EXERCISE AIM: Across the listing, how many lines contain "posedge"? The reply is the number alone.
(Beginning of RECORDS FOR PROCESSING)
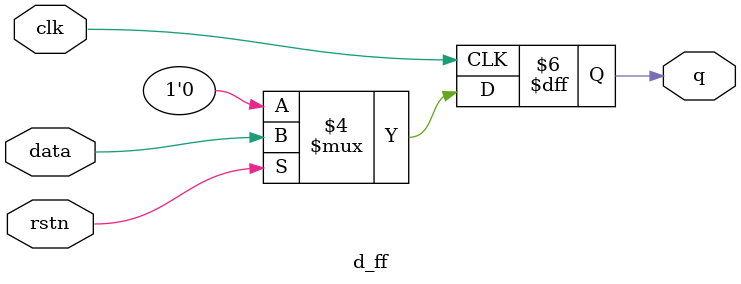
<source format=v>
module d_ff(clk, rstn, q, data);
  input clk, rstn, data;
  output reg q;
  
  always @ (posedge clk)
    begin
    if(!rstn)
      q<=0;
  else
    q<=data;
    end
endmodule
    
</source>
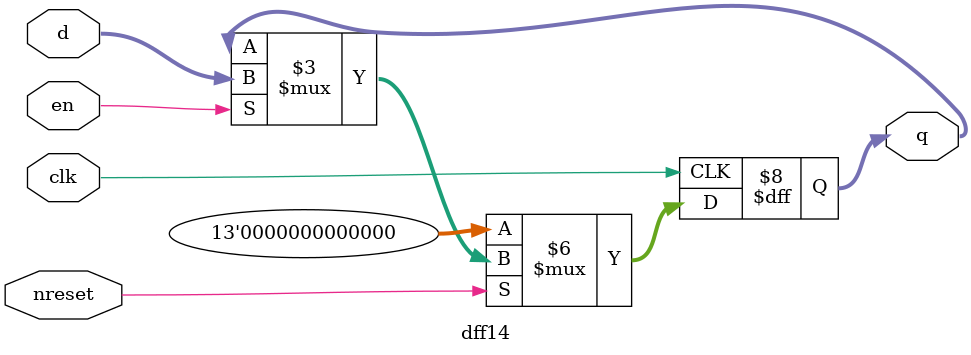
<source format=v>
/*
 * Copyright (c) 2024 Ivan Pancheniak
 * SPDX-License-Identifier: Apache-2.0
 */

module dff14 (
    input wire clk,
    input wire en,
    input wire [12:0] d,
    input wire nreset, //Reset on low
    output reg [12:0] q
);

always @ (posedge clk) begin
    if(~nreset)
	q <= 0;
    else if (en)
	q <= d;
end

endmodule

</source>
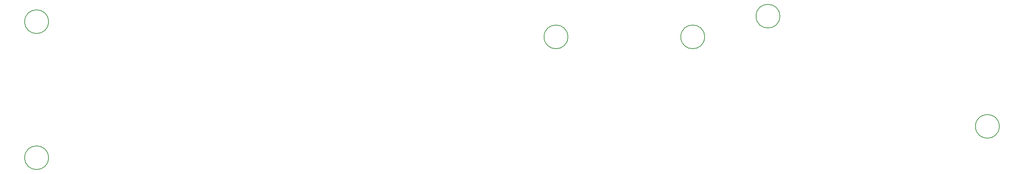
<source format=gbr>
G04 #@! TF.GenerationSoftware,KiCad,Pcbnew,7.0.9*
G04 #@! TF.CreationDate,2024-12-23T13:01:39-05:00*
G04 #@! TF.ProjectId,pods_panel,706f6473-5f70-4616-9e65-6c2e6b696361,rev?*
G04 #@! TF.SameCoordinates,Original*
G04 #@! TF.FileFunction,Other,Comment*
%FSLAX46Y46*%
G04 Gerber Fmt 4.6, Leading zero omitted, Abs format (unit mm)*
G04 Created by KiCad (PCBNEW 7.0.9) date 2024-12-23 13:01:39*
%MOMM*%
%LPD*%
G01*
G04 APERTURE LIST*
%ADD10C,0.150000*%
G04 APERTURE END LIST*
D10*
G04 #@! TO.C,H6*
X265488944Y-57083410D02*
G75*
G03*
X265488944Y-57083410I-2850000J0D01*
G01*
G04 #@! TO.C,H2*
X37668056Y-31866033D02*
G75*
G03*
X37668056Y-31866033I-2850000J0D01*
G01*
G04 #@! TO.C,H3*
X162117566Y-35528033D02*
G75*
G03*
X162117566Y-35528033I-2850000J0D01*
G01*
G04 #@! TO.C,H5*
X212910944Y-30540410D02*
G75*
G03*
X212910944Y-30540410I-2850000J0D01*
G01*
G04 #@! TO.C,H4*
X194883566Y-35528033D02*
G75*
G03*
X194883566Y-35528033I-2850000J0D01*
G01*
G04 #@! TO.C,H1*
X37668056Y-64632033D02*
G75*
G03*
X37668056Y-64632033I-2850000J0D01*
G01*
G04 #@! TD*
M02*

</source>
(End of RECORDS FOR PROCESSING)
YOUR SOLUTION: 2